Ознакомительная версия.
Я сидел с застывшим лицом — еще не хватает, чтобы Яэль что-то поняла и это пошло дальше. Полковник русской внешней разведки только что сказал, что помощи не будет. Чем дольше они продержатся, тем лучше, но всех заранее списали. Все три блока поселений с двумя с лишним тысячами человек. Пока здесь будет стрельба, где-то совсем в другом месте собирают ударный кулак. Синие стрелочки уже нарисованы на картах, и врагу мало не покажется. Как и здешним поселенцем, когда-то специально посаженным у границы, чтобы мешать просачиваться в Иудею нелегалам, бандитам и контрабандистам. Они старательно совмещали помощь пограничникам с работой на земле и получили в благодарность большой сюрприз. И никому сказать нельзя.
Уезжай, говорит он мне, пока еще можно. Дурацкие сомнения, откуда он может знать, меня даже не посещали.
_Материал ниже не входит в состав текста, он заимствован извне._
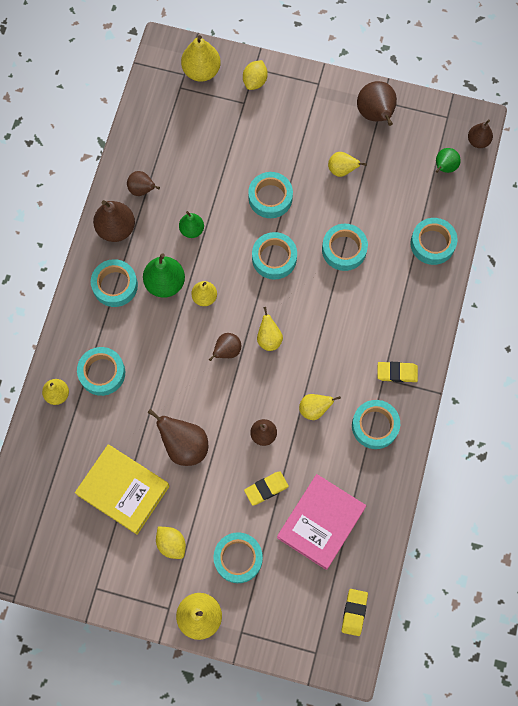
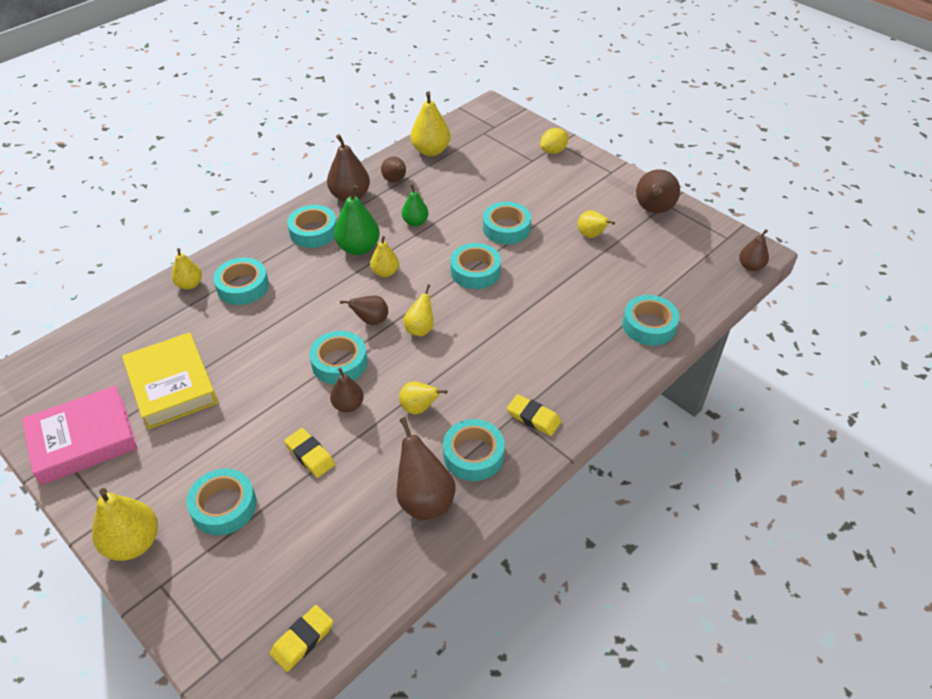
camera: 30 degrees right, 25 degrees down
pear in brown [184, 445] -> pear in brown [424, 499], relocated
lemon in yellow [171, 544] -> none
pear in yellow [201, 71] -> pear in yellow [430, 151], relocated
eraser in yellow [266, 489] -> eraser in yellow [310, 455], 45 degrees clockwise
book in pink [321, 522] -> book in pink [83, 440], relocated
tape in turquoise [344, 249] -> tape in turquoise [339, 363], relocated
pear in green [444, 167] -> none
Внешняя разведка всегда очень тесно сотрудничала с еврейской Службой безопасности. Да на самом деле русские ее и создавали, щедро делясь опытом и консультируя. Если уж Радогор самолично прибыл, скоро начнется что-то очень неприятное для окружающих стран. Даже нашей дружбе есть определенные пределы, и он никогда не рассказывает подробностей своих действий, но стабильно — где появляется его рожа, все горит и взрывается. И, что совсем неудивительно, мы с ним регулярно пересекаемся. Только я пишу о происходящем, а он все больше занимается обучением диверсантов.
— Я остаюсь, — говорю и щелкаю тумблером, выключая рацию.
Утро началось со стрельбы. Сначала она доносилась издалека, потом и в наших окрестностях появилась изрядная толпа, беспорядочно палящая по постройкам и выскакивающим на улицы людям. Я спрыгнул в окоп на наблюдательном пункте и стал внимательно изучать окрестности в бинокль. Место было замечательное — всю округу видно, я его еще вчера присмотрел, но Шимон тоже успел своевременно организовать здесь пост и даже полевой телефон протянул. Если когда-нибудь увижу офицеров Варшавского полка, обязательно расскажу, что учеба впрок пошла. В сторону Морага по дороге тянулось огромное количество народу. Шли вразброд, ехали телеги, промелькнула пара машин, набитых вооруженными людьми. На глаз — несколько сотен.
По обстреливающим поселок ударил пулемет из южного дота. Еще через несколько минут у меня за спиной заработали два 81-мм миномета. Толпу удачно накрыло, и оттуда донеслись крики раненых. Арабы поспешно убирались с открытого места. Рядом в телефон азартно командовал совсем молодой юноша, лет шестнадцати, но корректировал он вполне профессионально. Мины опять падали кучно, и дорога тоже начала быстро очищаться.
Ну ни хрена себе, подумал я. А когда евреи вытащат парочку тяжелых орудий? Такими темпами у них скоро из подвала и пара танков появится.
Перестрелка еще продолжалась, но уже вяло. Большинство повстанцев целеустремленно шло мимо нас, только немногие постреливали в сторону Слава. Ничем в данный момент отсюда помочь было нельзя, хотя непрекращающаяся стрельба была прекрасно слышна. С другой стороны… Я еще раз внимательно осмотрел местность. Попробовать стоит. Хуже не будет… И, пригибаясь, побежал в сторону штаба.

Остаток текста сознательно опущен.